La Corte ribadisce inoltre che il trasportatore è gravato da un vero e proprio obbligo di risultato, che consiste nel consegnare la merce nelle stesse condizioni in cui è stata ricevuta. Quando ciò non avviene, la responsabilità del vettore è presunta e può essere esclusa solo dimostrando l’esistenza di un evento fortuito, imprevedibile e inevitabile. Nel caso in esame, questa prova non è stata fornita.
Quanto alla prova del danno, i giudici ritengono sufficiente il fatto che i campioni siano stati trovati congelati il giorno immediatamente successivo al trasporto. Questo elemento è considerato idoneo a dimostrare che il danno si sia verificato durante l’esecuzione del servizio e che il vettore non abbia rispettato le condizioni pattuite. Viene inoltre sottolineato che i rapporti interni tra il trasportatore e i suoi fornitori sono irrilevanti per il cliente, il quale ha un unico interlocutore contrattuale e può pretendere da lui l’esatto adempimento.
LE CONSEGUENZE
Questa sentenza rafforza in sostanza il principio secondo cui il vettore rappresenta il garante finale dell’integrità della merce trasportata. In altri termini, anche quando il servizio si avvale di una pluralità di soggetti e di tecnologie esterne, la responsabilità nei confronti del cliente resta concentrata in capo al trasportatore e l’affidamento a fornitori non riduce né attenua gli obblighi contrattuali assunti.

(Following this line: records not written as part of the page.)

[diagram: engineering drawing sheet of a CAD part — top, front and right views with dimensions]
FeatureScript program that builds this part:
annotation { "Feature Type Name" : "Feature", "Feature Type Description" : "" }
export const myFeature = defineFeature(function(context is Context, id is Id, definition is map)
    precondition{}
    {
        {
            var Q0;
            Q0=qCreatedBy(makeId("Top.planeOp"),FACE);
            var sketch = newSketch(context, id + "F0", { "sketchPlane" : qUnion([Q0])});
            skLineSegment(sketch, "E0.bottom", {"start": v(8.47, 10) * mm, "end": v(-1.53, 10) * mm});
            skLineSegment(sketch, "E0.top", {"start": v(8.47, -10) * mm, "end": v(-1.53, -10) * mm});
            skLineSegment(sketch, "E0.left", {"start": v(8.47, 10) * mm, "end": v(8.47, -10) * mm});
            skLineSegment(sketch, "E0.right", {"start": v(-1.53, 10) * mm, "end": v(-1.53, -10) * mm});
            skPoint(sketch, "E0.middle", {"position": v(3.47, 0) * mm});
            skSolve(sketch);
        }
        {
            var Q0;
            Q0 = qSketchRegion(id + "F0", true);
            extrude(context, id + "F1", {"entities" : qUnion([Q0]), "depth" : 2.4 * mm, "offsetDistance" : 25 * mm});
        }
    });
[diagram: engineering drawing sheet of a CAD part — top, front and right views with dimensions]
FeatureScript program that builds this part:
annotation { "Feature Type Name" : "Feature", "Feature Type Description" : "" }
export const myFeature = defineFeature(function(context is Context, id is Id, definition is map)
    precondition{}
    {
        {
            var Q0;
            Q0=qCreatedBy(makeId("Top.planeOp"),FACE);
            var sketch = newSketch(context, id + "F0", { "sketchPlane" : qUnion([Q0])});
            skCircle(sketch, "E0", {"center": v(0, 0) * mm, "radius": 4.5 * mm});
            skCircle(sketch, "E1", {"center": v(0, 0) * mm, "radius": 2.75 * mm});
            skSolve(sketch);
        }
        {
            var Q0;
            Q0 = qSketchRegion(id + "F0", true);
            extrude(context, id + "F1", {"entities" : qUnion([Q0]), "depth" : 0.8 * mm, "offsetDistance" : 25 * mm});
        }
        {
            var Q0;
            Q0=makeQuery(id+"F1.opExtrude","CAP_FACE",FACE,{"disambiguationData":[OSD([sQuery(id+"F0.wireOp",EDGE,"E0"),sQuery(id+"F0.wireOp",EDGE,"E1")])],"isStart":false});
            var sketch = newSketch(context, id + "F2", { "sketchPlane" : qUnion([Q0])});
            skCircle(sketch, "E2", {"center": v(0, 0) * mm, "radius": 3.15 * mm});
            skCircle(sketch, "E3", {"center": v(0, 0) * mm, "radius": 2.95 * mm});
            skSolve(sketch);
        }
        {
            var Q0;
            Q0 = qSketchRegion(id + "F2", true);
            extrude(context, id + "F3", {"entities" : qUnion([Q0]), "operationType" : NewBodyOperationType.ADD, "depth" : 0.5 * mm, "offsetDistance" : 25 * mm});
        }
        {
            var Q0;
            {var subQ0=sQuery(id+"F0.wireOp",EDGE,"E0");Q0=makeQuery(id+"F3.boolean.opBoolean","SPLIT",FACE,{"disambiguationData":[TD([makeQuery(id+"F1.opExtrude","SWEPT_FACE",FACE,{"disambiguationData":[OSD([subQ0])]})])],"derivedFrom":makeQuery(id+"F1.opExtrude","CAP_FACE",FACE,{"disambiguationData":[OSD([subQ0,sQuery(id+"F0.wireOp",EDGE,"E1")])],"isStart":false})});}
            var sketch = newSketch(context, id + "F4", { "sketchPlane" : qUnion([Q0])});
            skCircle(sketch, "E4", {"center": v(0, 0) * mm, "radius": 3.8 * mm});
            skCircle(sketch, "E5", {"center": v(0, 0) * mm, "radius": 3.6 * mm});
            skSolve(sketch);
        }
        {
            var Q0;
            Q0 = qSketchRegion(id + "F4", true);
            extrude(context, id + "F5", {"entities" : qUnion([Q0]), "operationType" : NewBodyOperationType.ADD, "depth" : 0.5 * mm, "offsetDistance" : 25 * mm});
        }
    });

Dal punto di vista operativo, quindi, le aziende di logistica dovranno sempre esercitare un controllo diretto e rigoroso su tutta la catena del servizio, in particolare nei trasporti a temperatura controllata, dove anche minime variazioni possono compromettere il valore della merce. Non è sufficiente delegare a terzi la gestione di elementi critici come i sistemi di refrigerazione, ma è necessario invece verificarne costantemente l’efficienza.
Per i clienti, di contro, la pronuncia offre una tutela significativa, perché conferma la possibilità di rivolgersi direttamente al vettore senza doversi occupare della complessa rete di rapporti tra quest’ultimo e i suoi fornitori.